* [WORK REQUIRED]: Each record is to be reproduced verbatim.

* [SUPPLIED DATA]:

=== Section Start ===

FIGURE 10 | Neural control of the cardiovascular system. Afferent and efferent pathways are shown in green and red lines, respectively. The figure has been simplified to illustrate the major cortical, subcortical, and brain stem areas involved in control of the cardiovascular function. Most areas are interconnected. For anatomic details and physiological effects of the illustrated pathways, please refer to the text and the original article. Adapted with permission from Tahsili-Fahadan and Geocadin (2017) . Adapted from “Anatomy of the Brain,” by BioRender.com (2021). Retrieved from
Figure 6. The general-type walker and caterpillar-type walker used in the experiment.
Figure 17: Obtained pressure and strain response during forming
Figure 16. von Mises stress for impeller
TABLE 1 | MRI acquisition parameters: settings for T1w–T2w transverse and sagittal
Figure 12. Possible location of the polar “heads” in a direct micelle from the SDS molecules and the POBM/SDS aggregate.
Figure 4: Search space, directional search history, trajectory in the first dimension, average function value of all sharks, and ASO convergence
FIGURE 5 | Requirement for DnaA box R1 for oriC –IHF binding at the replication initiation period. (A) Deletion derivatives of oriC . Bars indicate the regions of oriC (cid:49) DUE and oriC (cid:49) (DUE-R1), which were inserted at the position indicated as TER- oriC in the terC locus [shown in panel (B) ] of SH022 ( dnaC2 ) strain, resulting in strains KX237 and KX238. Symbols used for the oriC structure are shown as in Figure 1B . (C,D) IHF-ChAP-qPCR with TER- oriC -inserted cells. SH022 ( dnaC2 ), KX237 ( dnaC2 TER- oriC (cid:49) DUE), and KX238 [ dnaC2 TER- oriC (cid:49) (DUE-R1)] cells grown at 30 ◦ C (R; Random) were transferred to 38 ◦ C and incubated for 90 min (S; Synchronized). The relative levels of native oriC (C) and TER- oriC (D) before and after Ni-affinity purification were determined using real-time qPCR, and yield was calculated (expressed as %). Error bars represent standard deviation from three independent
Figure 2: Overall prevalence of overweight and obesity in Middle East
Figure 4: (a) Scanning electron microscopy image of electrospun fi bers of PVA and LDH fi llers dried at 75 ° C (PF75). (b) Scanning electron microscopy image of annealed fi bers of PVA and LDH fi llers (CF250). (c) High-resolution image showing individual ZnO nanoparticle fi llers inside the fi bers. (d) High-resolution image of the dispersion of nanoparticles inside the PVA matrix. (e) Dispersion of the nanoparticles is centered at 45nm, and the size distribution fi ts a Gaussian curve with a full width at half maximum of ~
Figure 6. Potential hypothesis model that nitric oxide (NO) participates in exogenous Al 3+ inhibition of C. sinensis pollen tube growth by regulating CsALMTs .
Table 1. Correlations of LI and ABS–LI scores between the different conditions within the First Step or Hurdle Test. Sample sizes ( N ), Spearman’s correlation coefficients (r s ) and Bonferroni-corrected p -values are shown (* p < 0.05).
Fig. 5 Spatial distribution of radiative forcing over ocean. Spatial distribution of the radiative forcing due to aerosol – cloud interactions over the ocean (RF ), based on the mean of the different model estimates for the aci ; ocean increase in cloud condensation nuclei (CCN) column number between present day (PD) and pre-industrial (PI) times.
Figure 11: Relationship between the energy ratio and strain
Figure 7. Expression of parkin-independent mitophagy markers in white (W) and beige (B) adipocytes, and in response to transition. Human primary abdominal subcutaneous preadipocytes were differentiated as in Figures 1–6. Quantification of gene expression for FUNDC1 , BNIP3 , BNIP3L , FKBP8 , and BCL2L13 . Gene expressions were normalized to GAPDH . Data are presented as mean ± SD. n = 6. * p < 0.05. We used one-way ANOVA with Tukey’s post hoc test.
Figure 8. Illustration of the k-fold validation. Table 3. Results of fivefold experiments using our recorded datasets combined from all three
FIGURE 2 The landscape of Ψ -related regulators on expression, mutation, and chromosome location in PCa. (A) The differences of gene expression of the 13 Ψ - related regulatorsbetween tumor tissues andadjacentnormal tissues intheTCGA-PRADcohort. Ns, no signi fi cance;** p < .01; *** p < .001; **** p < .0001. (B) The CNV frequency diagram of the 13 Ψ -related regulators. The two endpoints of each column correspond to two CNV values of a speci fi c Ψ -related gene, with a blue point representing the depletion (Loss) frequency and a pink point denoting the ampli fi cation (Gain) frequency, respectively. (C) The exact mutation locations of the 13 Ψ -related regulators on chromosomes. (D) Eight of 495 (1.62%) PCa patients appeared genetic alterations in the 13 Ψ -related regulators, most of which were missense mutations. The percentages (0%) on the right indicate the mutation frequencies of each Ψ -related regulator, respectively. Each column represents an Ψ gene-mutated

=== Section End ===

* [REPLY TO THE EXERCISE]:
FIGURE 10 | Neural control of the cardiovascular system. Afferent and efferent pathways are shown in green and red lines, respectively. The figure has been simplified to illustrate the major cortical, subcortical, and brain stem areas involved in control of the cardiovascular function. Most areas are interconnected. For anatomic details and physiological effects of the illustrated pathways, please refer to the text and the original article. Adapted with permission from Tahsili-Fahadan and Geocadin (2017) . Adapted from “Anatomy of the Brain,” by BioRender.com (2021). Retrieved from
Figure 6. The general-type walker and caterpillar-type walker used in the experiment.
Figure 17: Obtained pressure and strain response during forming
Figure 16. von Mises stress for impeller
TABLE 1 | MRI acquisition parameters: settings for T1w–T2w transverse and sagittal
Figure 12. Possible location of the polar “heads” in a direct micelle from the SDS molecules and the POBM/SDS aggregate.
Figure 4: Search space, directional search history, trajectory in the first dimension, average function value of all sharks, and ASO convergence
FIGURE 5 | Requirement for DnaA box R1 for oriC –IHF binding at the replication initiation period. (A) Deletion derivatives of oriC . Bars indicate the regions of oriC (cid:49) DUE and oriC (cid:49) (DUE-R1), which were inserted at the position indicated as TER- oriC in the terC locus [shown in panel (B) ] of SH022 ( dnaC2 ) strain, resulting in strains KX237 and KX238. Symbols used for the oriC structure are shown as in Figure 1B . (C,D) IHF-ChAP-qPCR with TER- oriC -inserted cells. SH022 ( dnaC2 ), KX237 ( dnaC2 TER- oriC (cid:49) DUE), and KX238 [ dnaC2 TER- oriC (cid:49) (DUE-R1)] cells grown at 30 ◦ C (R; Random) were transferred to 38 ◦ C and incubated for 90 min (S; Synchronized). The relative levels of native oriC (C) and TER- oriC (D) before and after Ni-affinity purification were determined using real-time qPCR, and yield was calculated (expressed as %). Error bars represent standard deviation from three independent
Figure 2: Overall prevalence of overweight and obesity in Middle East
Figure 4: (a) Scanning electron microscopy image of electrospun fi bers of PVA and LDH fi llers dried at 75 ° C (PF75). (b) Scanning electron microscopy image of annealed fi bers of PVA and LDH fi llers (CF250). (c) High-resolution image showing individual ZnO nanoparticle fi llers inside the fi bers. (d) High-resolution image of the dispersion of nanoparticles inside the PVA matrix. (e) Dispersion of the nanoparticles is centered at 45nm, and the size distribution fi ts a Gaussian curve with a full width at half maximum of ~
Figure 6. Potential hypothesis model that nitric oxide (NO) participates in exogenous Al 3+ inhibition of C. sinensis pollen tube growth by regulating CsALMTs .
Table 1. Correlations of LI and ABS–LI scores between the different conditions within the First Step or Hurdle Test. Sample sizes ( N ), Spearman’s correlation coefficients (r s ) and Bonferroni-corrected p -values are shown (* p < 0.05).
Fig. 5 Spatial distribution of radiative forcing over ocean. Spatial distribution of the radiative forcing due to aerosol – cloud interactions over the ocean (RF ), based on the mean of the different model estimates for the aci ; ocean increase in cloud condensation nuclei (CCN) column number between present day (PD) and pre-industrial (PI) times.
Figure 11: Relationship between the energy ratio and strain
Figure 7. Expression of parkin-independent mitophagy markers in white (W) and beige (B) adipocytes, and in response to transition. Human primary abdominal subcutaneous preadipocytes were differentiated as in Figures 1–6. Quantification of gene expression for FUNDC1 , BNIP3 , BNIP3L , FKBP8 , and BCL2L13 . Gene expressions were normalized to GAPDH . Data are presented as mean ± SD. n = 6. * p < 0.05. We used one-way ANOVA with Tukey’s post hoc test.
Figure 8. Illustration of the k-fold validation. Table 3. Results of fivefold experiments using our recorded datasets combined from all three
FIGURE 2 The landscape of Ψ -related regulators on expression, mutation, and chromosome location in PCa. (A) The differences of gene expression of the 13 Ψ - related regulatorsbetween tumor tissues andadjacentnormal tissues intheTCGA-PRADcohort. Ns, no signi fi cance;** p < .01; *** p < .001; **** p < .0001. (B) The CNV frequency diagram of the 13 Ψ -related regulators. The two endpoints of each column correspond to two CNV values of a speci fi c Ψ -related gene, with a blue point representing the depletion (Loss) frequency and a pink point denoting the ampli fi cation (Gain) frequency, respectively. (C) The exact mutation locations of the 13 Ψ -related regulators on chromosomes. (D) Eight of 495 (1.62%) PCa patients appeared genetic alterations in the 13 Ψ -related regulators, most of which were missense mutations. The percentages (0%) on the right indicate the mutation frequencies of each Ψ -related regulator, respectively. Each column represents an Ψ gene-mutated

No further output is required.